◆ Série d'exercices
1 – Dans le texte choisi, remplacez « tapis » par « convoyeurs » dans le passage qui s'ouvre sur les mots contenant « Dans les coulisses » et se clôt sur « commencer leur voyage. », puis recopiez ce passage ainsi modifié.
2 – Réécrivez sous forme de liste le paragraphe du texte choisi qui commence par « Il est 3 h 40 » en conservant ses faits principaux.

◆ Texte choisi
^^^^

TEXTES: FABIEN FEISSLI PHOTOS: CHRISTIAN BONZON

Dans les coulisses de l’aéroport de Genève, Dimitri Litsinkyy et Ana Medeiro ont la lourde responsabilité de mettre en marche le tri des bagages tous les matins à 4 h.
Une fois que les quatre kilomètres de tapis se sont mis en branle, les guichets d’enregistrement ouvrent et les passagers peuvent commencer leur voyage.
Les deux coordinateurs doivent, ensuite, réagir au quart de tour au moindre problème. Un bouchon dans le «tribag» peut mettre tout l’aéroport en retard.

Il est 3 h 40, en ce mardi matin, à l’aéroport de Genève. Encore enveloppés de la torpeur de la nuit, de nombreux passagers s’éparpillent dans le hall des départs. Assis sur un banc ou à même le sol, ils attendent que les guichets d’enregistrement ouvrent afin de pouvoir y déposer leurs bagages. Mais, pour cela, il faut que le «tribag», le gigantesque réseau de quatre kilomètres de tapis qui serpente d’un bâtiment à l’autre, se mette en branle. Ceux qui ont le pouvoir de réveiller le monstre, ce sont Dimitri Litsinkyy et sa nouvelle collègue Ana Medeiro. Comme tous les matins, ils ont franchi le contrôle de sécurité réservé aux employés à 4 h avant de rejoindre leur poste de travail dans les entrailles de l’aéroport. Et, si la pièce qu’ils occupent ne possède pas de fenêtre, ses murs sont, en revanche, tapissés d’une multitude d’écrans affichant des dizaines de caméras de surveillance. Toutes montrent une petite portion d’un dédale de tapis encore immobiles. Penchés sur un ordinateur, les deux coordinateurs activent le tri des bagages. «Il suffit d’un clic. Quand on allume, le check-in peut ouvrir, l’aéroport prend vie et les gens peuvent commencer leur voyage», explique Dimitri Litsinkyy. Malgré l’heure très matinale, les retards au travail sont donc à proscrire. «Les nuits courtes, cela ne me pose pas de problème. C’est une habitude à prendre et une hygiène de vie à avoir. Mais on reste humains, c’est pour cela que l’on est deux», assure le jeune homme de 28 ans, en jetant un œil à l’écran de contrôle qui s’anime déjà. Le terminal T1+, celui d’Easyjet, affiche directement un rythme de 164 bagages par heure. Bien loin, cependant, du pic maximal déjà atteint à Genève: 2200 valises en soixante minutes.

«On n’est jamais à l’abri d’une surprise, il y a toujours des moments de stress.»

Dimitri Litsinkyy, coordinateur flux bagages

«Le casino»

^^^^

◆ Entrées de données

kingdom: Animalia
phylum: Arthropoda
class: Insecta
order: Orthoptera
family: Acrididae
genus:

^^^^

◆ Corrigé par exercice
1 –
Dans les coulisses de l’aéroport de Genève, Dimitri Litsinkyy et Ana Medeiro ont la lourde responsabilité de mettre en marche le tri des bagages tous les matins à 4 h.
Une fois que les quatre kilomètres de convoyeurs se sont mis en branle, les guichets d’enregistrement ouvrent et les passagers peuvent commencer leur voyage.

2 –
- À 3 h 40, un mardi matin, de nombreux passagers attendent dans le hall des départs de l'aéroport de Genève l'ouverture des guichets d'enregistrement.
- Pour que ces guichets ouvrent, le « tribag » doit d'abord se mettre en marche. C'est un réseau de quatre kilomètres de tapis qui va d'un bâtiment à l'autre.
- Dimitri Litsinkyy et sa nouvelle collègue Ana Medeiro sont chargés de le démarrer. Comme tous les matins, ils ont franchi à 4 h le contrôle de sécurité réservé aux employés.
- Leur pièce de travail n'a pas de fenêtre, et ses murs sont couverts d'écrans affichant des dizaines de caméras de surveillance.
- Un clic sur l'ordinateur suffit à activer le tri des bagages. L'enregistrement peut alors ouvrir et les passagers peuvent commencer leur voyage.
- Les retards au travail sont à proscrire. Dimitri Litsinkyy, 28 ans, dit que les nuits courtes ne lui posent pas de problème, mais ils sont deux parce qu'on reste humains.
- Le terminal T1+, celui d'Easyjet, affiche d'emblée 164 bagages par heure. Ce rythme reste loin du pic déjà atteint à Genève, 2200 valises en soixante minutes.